What is required = Copy the passage of the text on Glicko ratings that begins at the words "One reason that" and ends after "balance the game.", swapping "Drukhari" for "Necrons".
===== Extract provided =====
As the model iterates across the days observed in the data its score will change based on whether it exceeds or falls short of its projected results. If it wins more games than expected, and against tougher opponents where it’s projected to lose, the faction score will increase. If it loses more than expected and against weaker opponents, the score will drop.
Why should we care about Glicko scores in general?
By Charlie Anderton
Glicko scores have a number of advantages over simply looking at win rates or head-to-head results, and we, as a community, should adopt them for player rankings. Many other prominent, successful games played on a large scale already use a rating system like Glicko, Elo, or some other proprietary equivalent – chess, Magic: the Gathering, Overwatch, and League of Legends all use systems like this for individual player ranks, while USA Today and FiveThirtyEight use them for rating teams in NCAA College football and other sports. A Glicko-like rating system provides a number of benefits:
- It provides quantifiable, non-arbitrary standings
- It rewards players for taking on more difficult opponents
- It can be used to make intelligent decisions about game balance
- It can be used in both competitive and non-competitive formats
- It can enrich the player experience
- It can be easily applied to one-off games or formats outside of GTs
Rob: That last point is particularly interesting – the current ITC standings incentivize you for playing larger events and winning multiple games in a row, regardless of the level of competition. This often leads to UK players calling US players “soft” because of their comparative spread distributions – it’s more common for a US event to have 2-3 top players against a weaker field than in the UK, where a dozen or more players may have legitimate claim on an event. Glicko/Elo ratings solve this by making someone’s scores dependent on who they play, and not when. Theoretically Glicko rating systems don’t even need organized events, just a way to sanction individual matches. But because Glicko/Elo ratings are “zero-sum” within a community, they also encourage players to branch out and play a larger pool of players – you can’t reach grandmaster status by only beating up on the same 3-4 players in your play group.
There is no legitimate reason not to adopt this into the Warhammer community we all love and care about. Doing so would improve the health of, growth, and longevity of the game.
One reason that the data that Dexefiend, TheChirurgeon, and the Falcon work so tirelessly to present here and other places is valuable because it’s not clouded by bias and anecdotes. The data represents where the state of the game exists right now in ways not possible via other means. As it turns out, we aren’t all Drukhari-haters (yet) – it’s just that they’re that good. Odds are you’re not going to beat Dark Eldar more often than you lose to them, no matter who you are. That’s a problem for both new players and experienced players alike, and clearly demonstrable via this sort of analysis. This also makes it valuable data for examining the health of the meta and making game balance decisions. I won’t spoil the Falcon’s big Dark Technomancer reveal below, but it’s a perfect example of how this analysis should be used to balance the game.
===== Extracted information =====
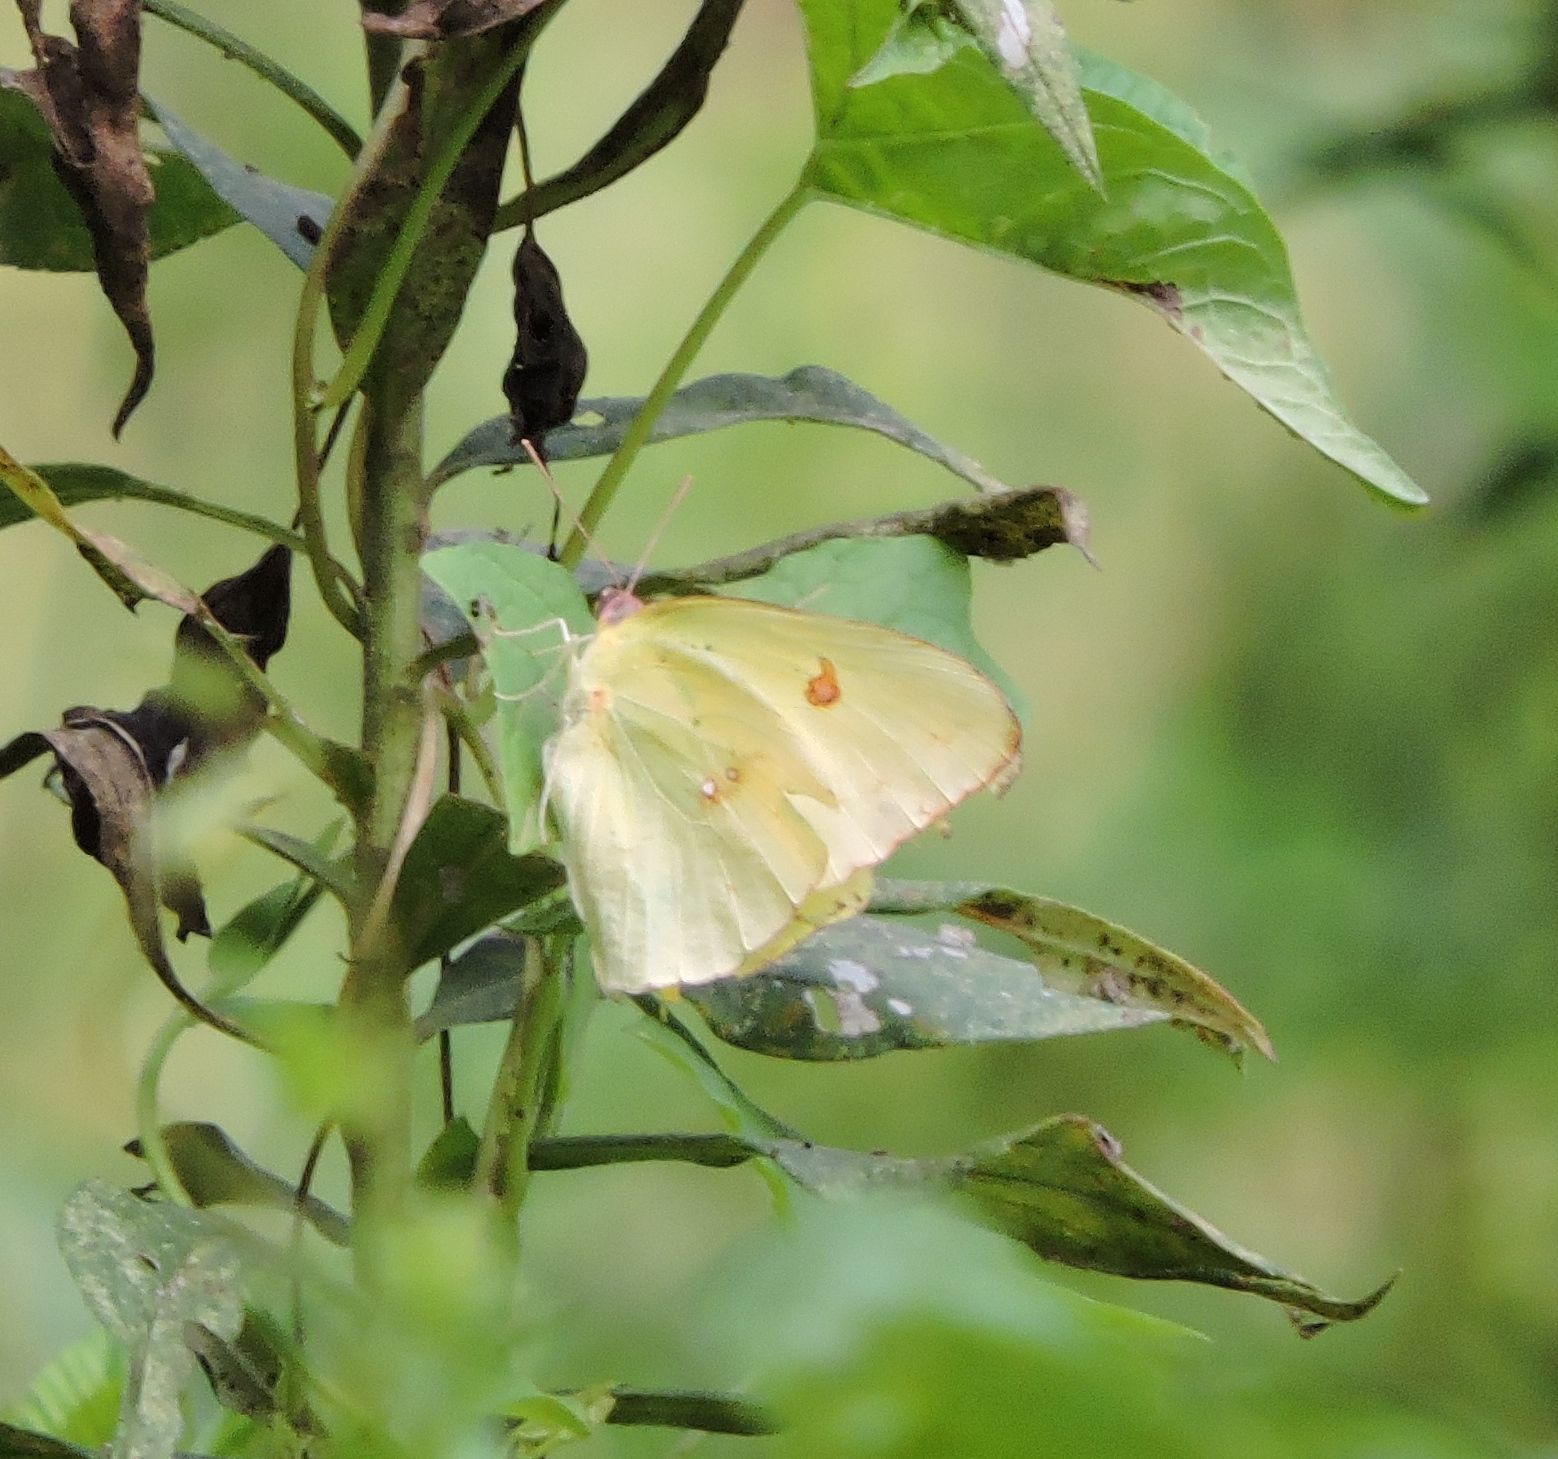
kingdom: Animalia
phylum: Arthropoda
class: Insecta
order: Lepidoptera
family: Pieridae
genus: Phoebis
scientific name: Phoebis sennae
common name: Cloudless sulphur
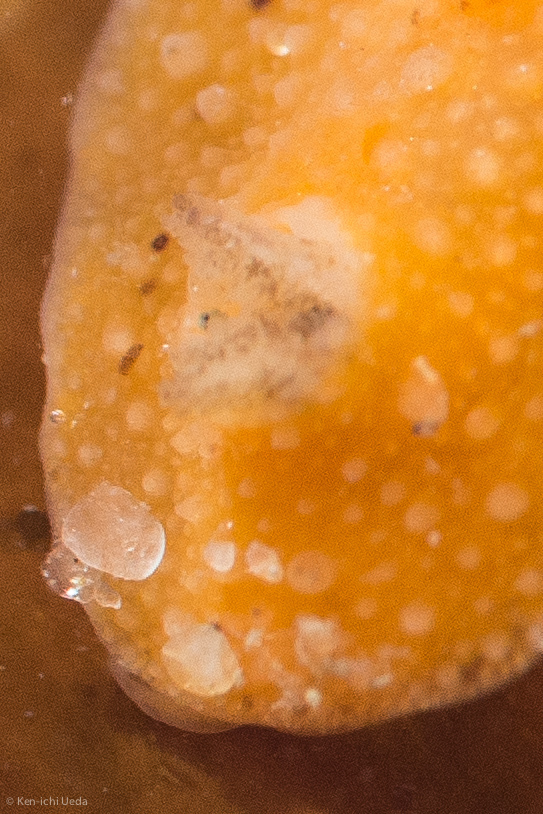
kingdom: Animalia
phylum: Mollusca
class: Gastropoda
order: Nudibranchia
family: Discodorididae
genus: Thordisa
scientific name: Thordisa verrucosa
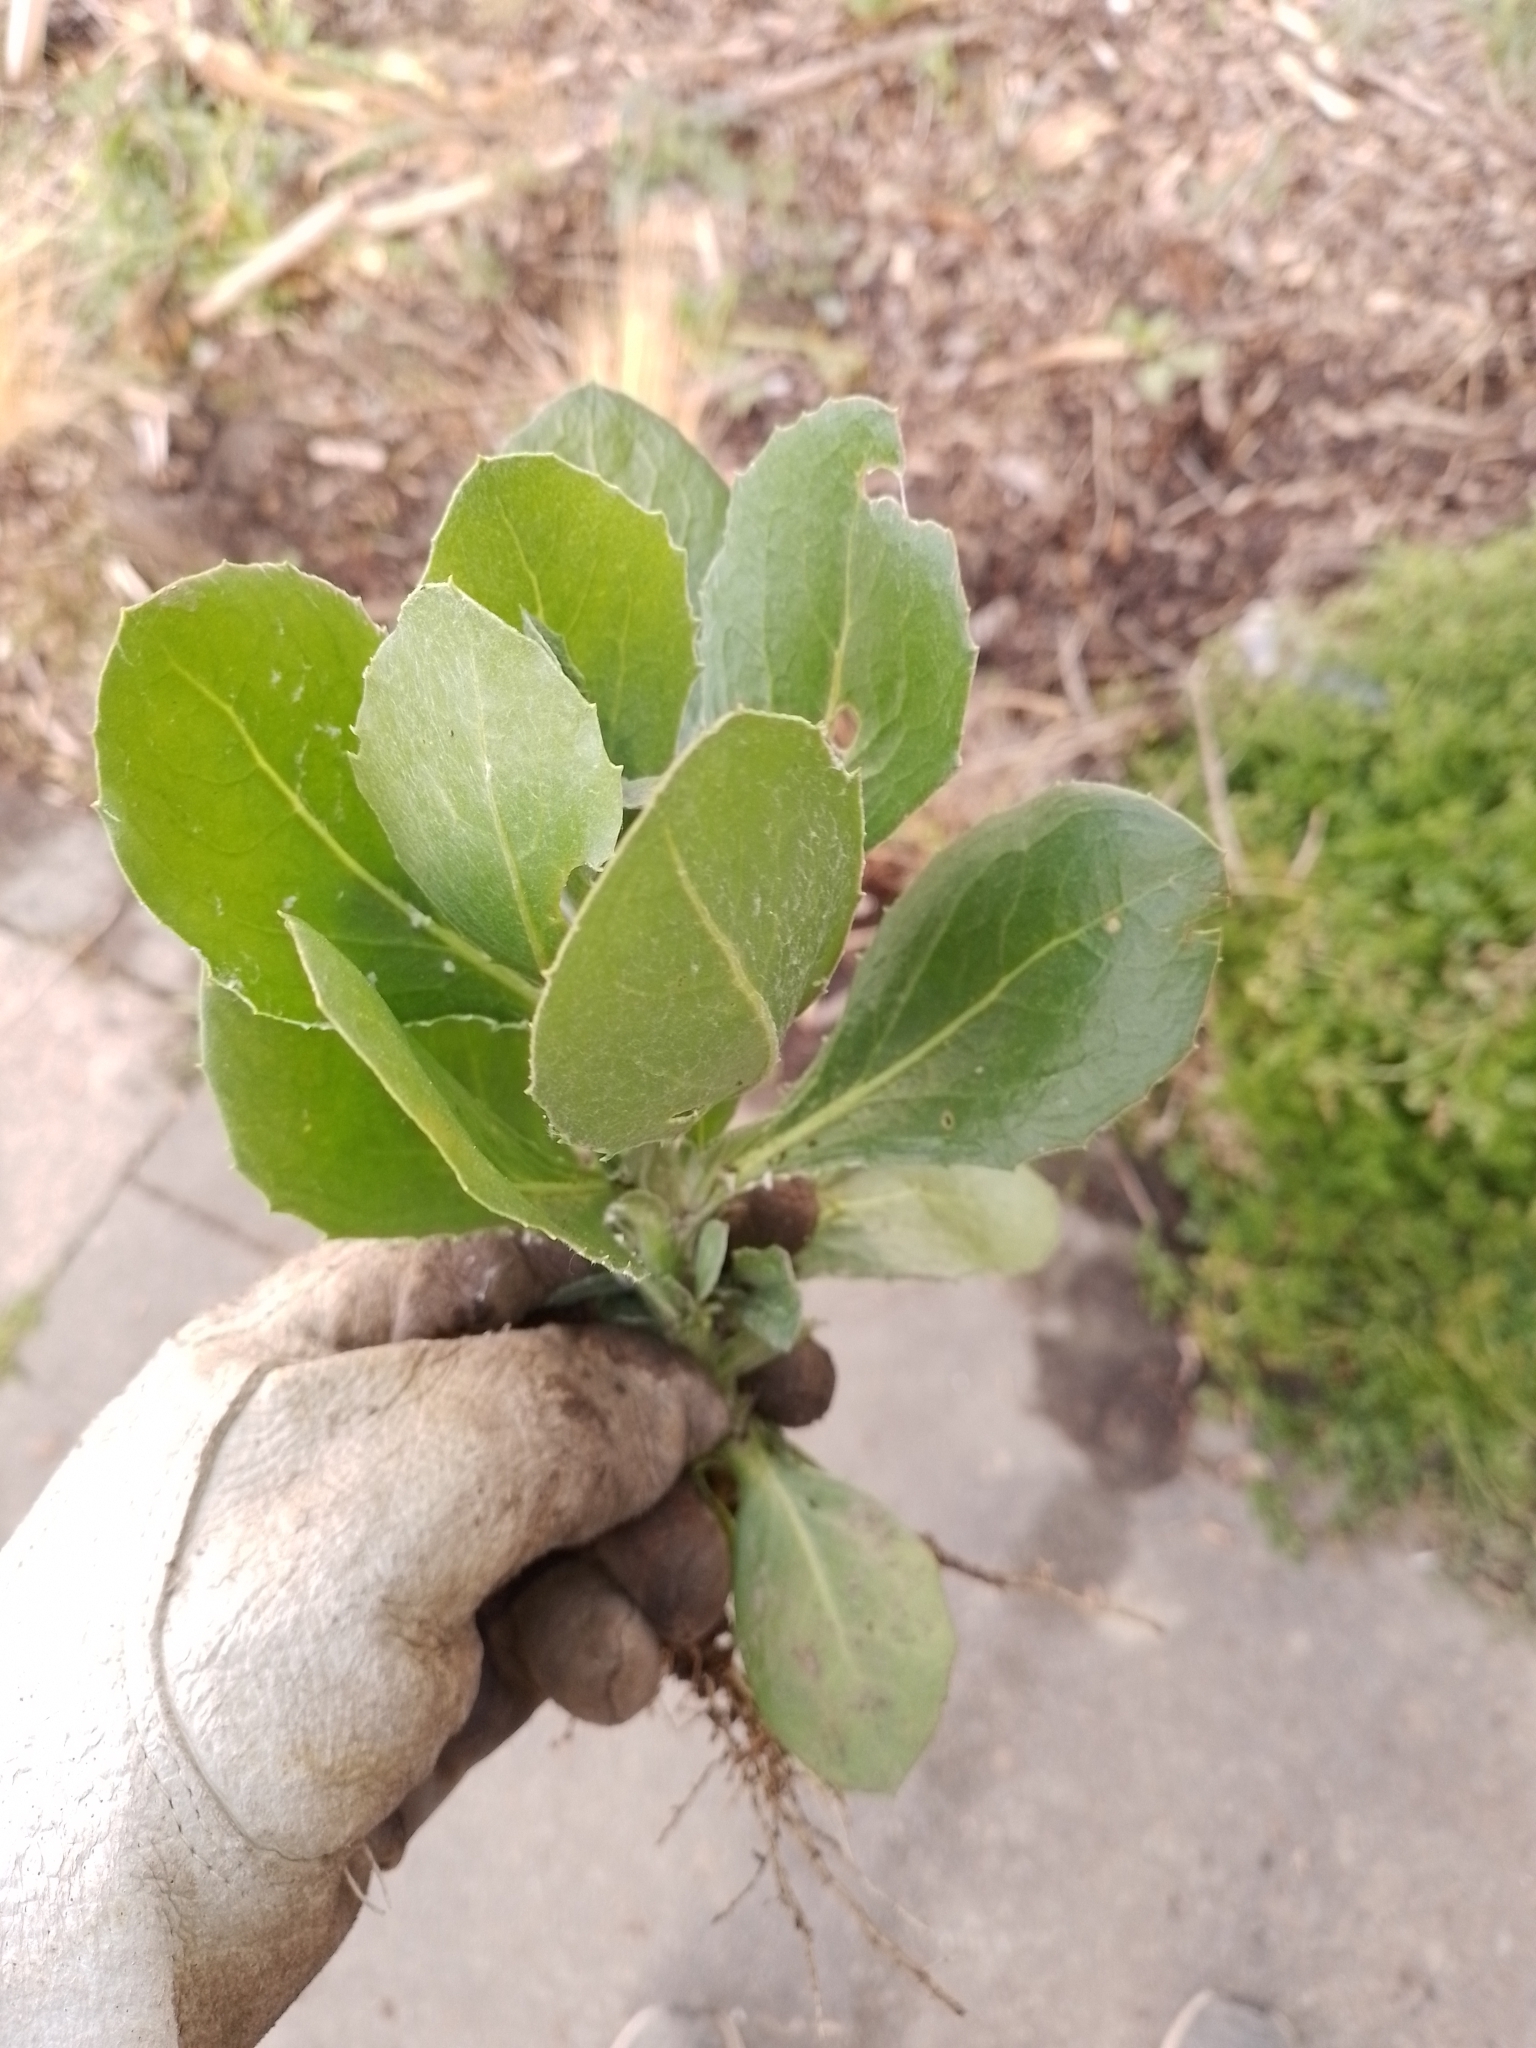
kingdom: Plantae
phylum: Tracheophyta
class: Magnoliopsida
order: Asterales
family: Asteraceae
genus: Osteospermum
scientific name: Osteospermum moniliferum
=====
Answer to this task =
One reason that the data that Dexefiend, TheChirurgeon, and the Falcon work so tirelessly to present here and other places is valuable because it’s not clouded by bias and anecdotes. The data represents where the state of the game exists right now in ways not possible via other means. As it turns out, we aren’t all Necrons-haters (yet) – it’s just that they’re that good. Odds are you’re not going to beat Dark Eldar more often than you lose to them, no matter who you are. That’s a problem for both new players and experienced players alike, and clearly demonstrable via this sort of analysis. This also makes it valuable data for examining the health of the meta and making game balance decisions. I won’t spoil the Falcon’s big Dark Technomancer reveal below, but it’s a perfect example of how this analysis should be used to balance the game.